Trust Modeling in Counseling Conversations: A Benchmark Study

TL;DR

This work tackles modeling trust dynamics in counseling dialogues by defining trust as a dynamic trajectory and introducing MENTAL-TRUST, a 212-session dataset with seven expert-verified ordinal trust levels. It establishes TRUST-BENCH to benchmark diverse language models on trust detection as an ordinal classification task and analyzes trust trajectories and topic alignment across outcomes. The findings reveal that smaller, specialized models (e.g., Mental-BART, DeBERTa) often outperform large LLMs in capturing nuanced trust fluctuations, with clear patterns in trust evolution (refusal → digression → opening-up) and topic-concordant outcomes. The study provides a foundation for real-time therapeutic recalibration and highlights directions for expanding trustworthy, ethically designed AI support in mental health counseling.

Abstract

In mental health counseling, a variety of earlier studies have focused on dialogue modeling. However, most of these studies give limited to no emphasis on the quality of interaction between a patient and a therapist. The therapeutic bond between a patient and a therapist directly correlates with effective mental health counseling. It involves developing the patient's trust on the therapist over the course of counseling. To assess the therapeutic bond in counseling, we introduce trust as a therapist-assistive metric. Our definition of trust involves patients' willingness and openness to express themselves and, consequently, receive better care. We conceptualize it as a dynamic trajectory observable through textual interactions during the counseling. To facilitate trust modeling, we present MENTAL-TRUST, a novel counseling dataset comprising manual annotation of 212 counseling sessions with first-of-its-kind seven expert-verified ordinal trust levels. We project our problem statement as an ordinal classification task for trust quantification and propose a new benchmark, TrustBench, comprising a suite of classical and state-of-the-art language models on MENTAL-TRUST. We evaluate the performance across a suite of metrics and lay out an exhaustive set of findings. Our study aims to unfold how trust evolves in therapeutic interactions.
Paper Structure (33 sections, 4 figures, 5 tables)

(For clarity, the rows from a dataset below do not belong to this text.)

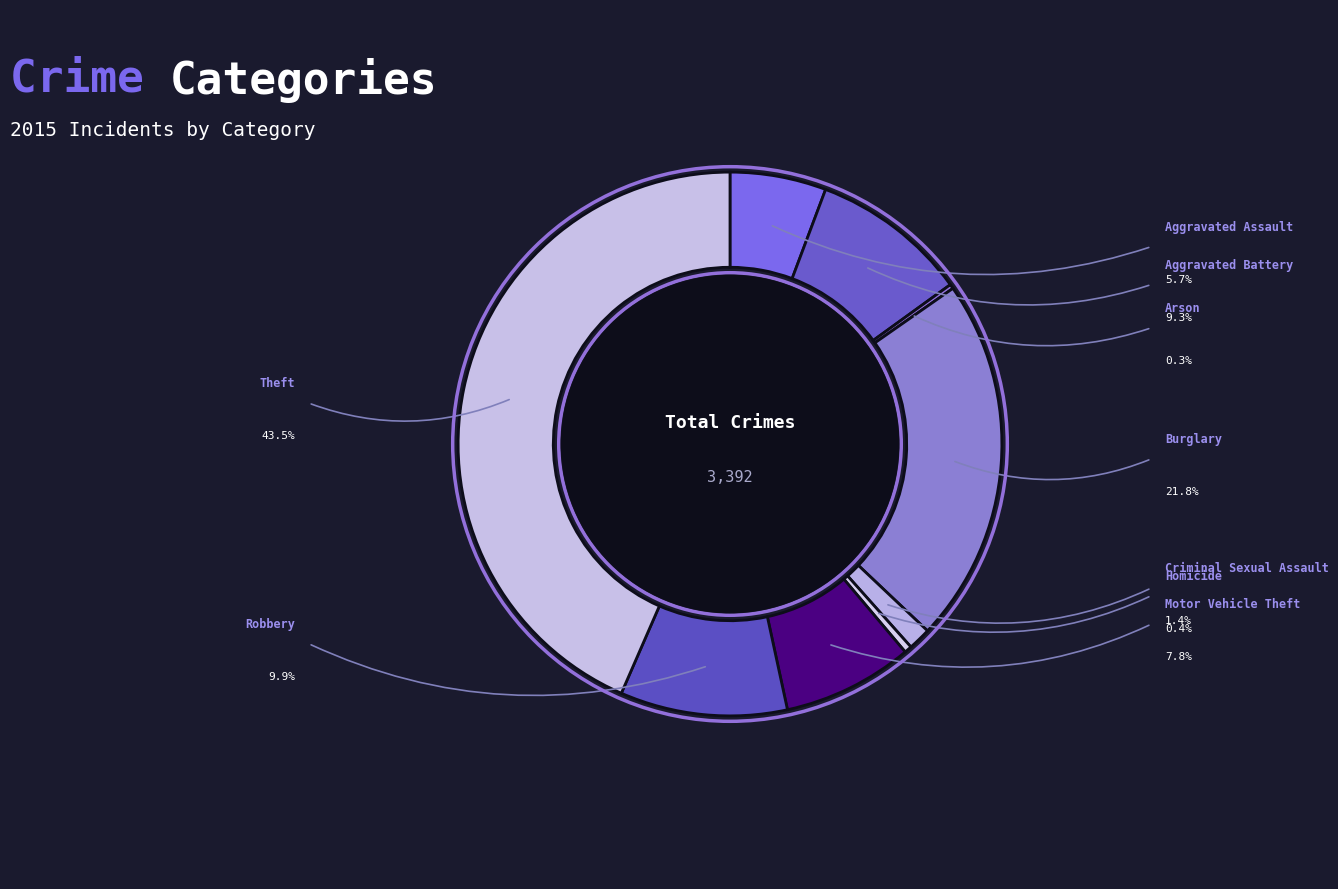

Count the number of slices in the pie.

9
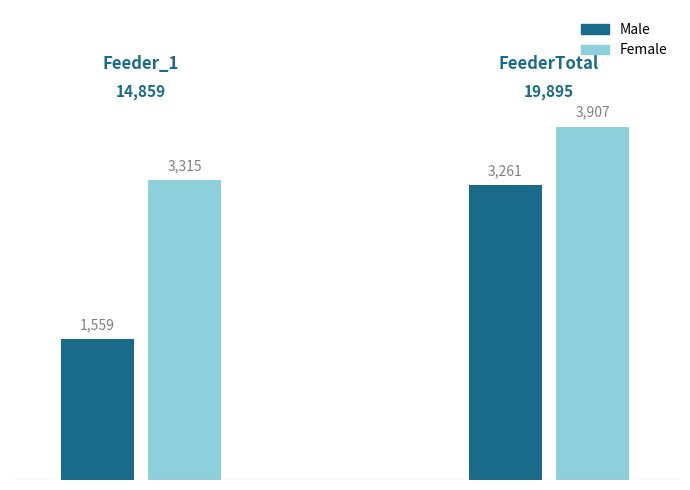

Read the Male value at 0, to the nearest 10.

1560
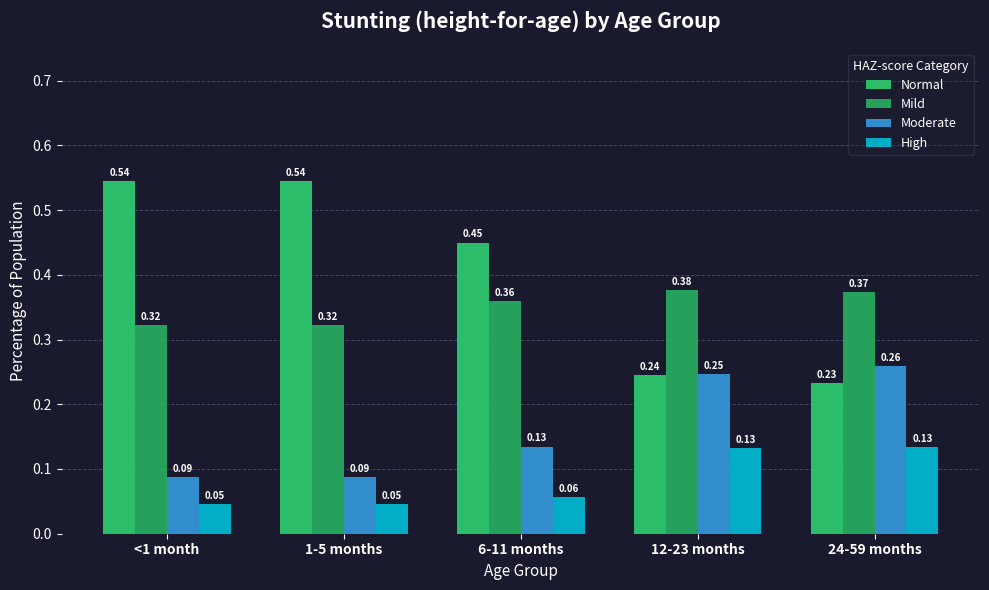

Reading left to right, list all the values displayed in this chart.

Normal: 0.5	0.5	0.4	0.2	0.2
Mild: 0.3	0.3	0.4	0.4	0.4
Moderate: 0.1	0.1	0.1	0.2	0.3
High: 0.0	0.0	0.1	0.1	0.1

This paper contains 33 sections, 4 figures, 5 tables.

Figures (4)

  • Figure 1: Distribution of ridge density for each trust level between 1 (min) -- 4 (max) in MENTAL-TRUST.
  • Figure 2: Examples of trust progression scenarios (increasing, constant, decreasing) across top-performing models. The ground-truth trust values are represented by the blue line. Decoder-only models, particularly domain-specific variants such as Mental-BART, achieve the closest alignment with true trust values, while closed-source models perform the worst due to their inherent rigidity.
  • Figure 3: Topic of discussion in counseling sessions segmented into two major segments. Top: illustrating core topics in sessions with a positive outcome; Bottom: showing topics in sessions with negative outcomes.
  • Figure 4: Illustration of the progression in trust scores, represented as either increasing or decreasing jumps. The y-axis denotes the starting trust score ("From"), while the x-axis indicates the resulting trust score ("To"). For instance, a progression from 2.0 to 2.5 corresponds to the (4, 5) cell in the upper triangular tables. Increasing trust score jumps are shown in green, while decreasing jumps are displayed in orange. Darker shades signify higher counts of the respective trust score changes.